Это случилось в жаркий июльский день прошлого года. Днем из одного подъезда на Петровке вышел в костюме Адама футурист жизни, первый русский йог Владимир Гольцшмидт, а вместе с ним две девушки в костюмах Евы. Девушки понесли, держа за древки, над головой шагающего футуриста жизни белое полотнище, на котором крупными черными буквами было намалевано: „Долой стыд!“ Первый русский йог стал зычно говорить, что самое красивое на свете – это человеческое тело и мы, скрывая его под одеждой, совершаем святотатство. Разумеется, толпа окружила голых проповедников и с каждой минутой росла. Вдруг откуда ни возьмись бойкая старушка закричала: „Ах вы, бесстыжие глаза!“ – и стала довольно усердно обрабатывать одну из обнаженных девиц белым зонтиком. Та несла двумя руками древко и не могла защищаться. Обозлившись, первый русский йог вырвал зонтик из рук старушки и забросил в Дмитровский переулок. Старушка упала и завопила. Толпа стала угрожающе надвигаться на Гольцшмидта и его спутниц. В это время подоспели милиционеры и доставили всех троих в 50-е отделение милиции, которое тогда помещалось в Столешниковом переулке…Футурист жизни и его спутницы сперва находились в камере предварительного заключения, а потом, после суда, были высланы из Москвы с правом жительства повсюду, кроме шести столиц наших республик („минус шесть“). В провинции первый русский йог начал выступать в роли фокусника, гипнотизера и в заключение программы разбивал о свою голову разные предметы»

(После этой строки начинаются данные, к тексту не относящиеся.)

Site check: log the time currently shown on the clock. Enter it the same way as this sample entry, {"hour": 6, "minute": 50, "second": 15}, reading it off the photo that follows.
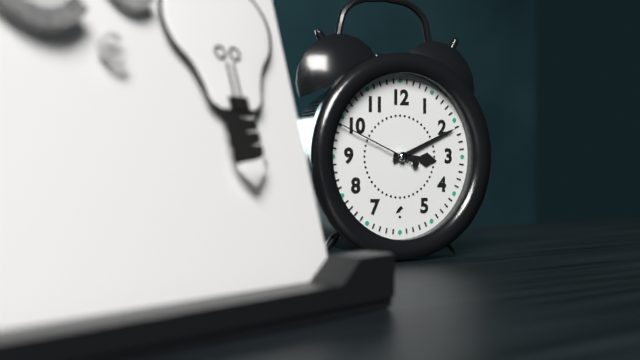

ГОНЧАРОВ Василий Михайлович
«Характерной фигурой раннего русского кино был Василий Михайлович Гончаров. До прихода в кинематографию он был железнодорожным служащим, не чуждавшимся литературы и написавшим несколько статей и очерков из быта железнодорожников. Гончаров обладал неисчерпаемой энергией и фанатической верой в культурное значение киноискусства, миссионером которого он себя считал. Первой его работой в кино стал „сценариус“ „Понизовая вольница“, по которому был поставлен первый русский игровой фильм, снятый А. Дранковым и Н. Козловским. Уйдя от Дранкова и не сработавшись с фирмой Пате, Гончаров предложил Ханжонкову поставить у него картину на русскую тему. Ханжонков согласился. Гончаров сумел договориться с актерами Введенского народного дома об их участии в съемках и получил согласие администрации на съемку картины на сцене театра при условии, что съемка будет заканчиваться до начала спектакля.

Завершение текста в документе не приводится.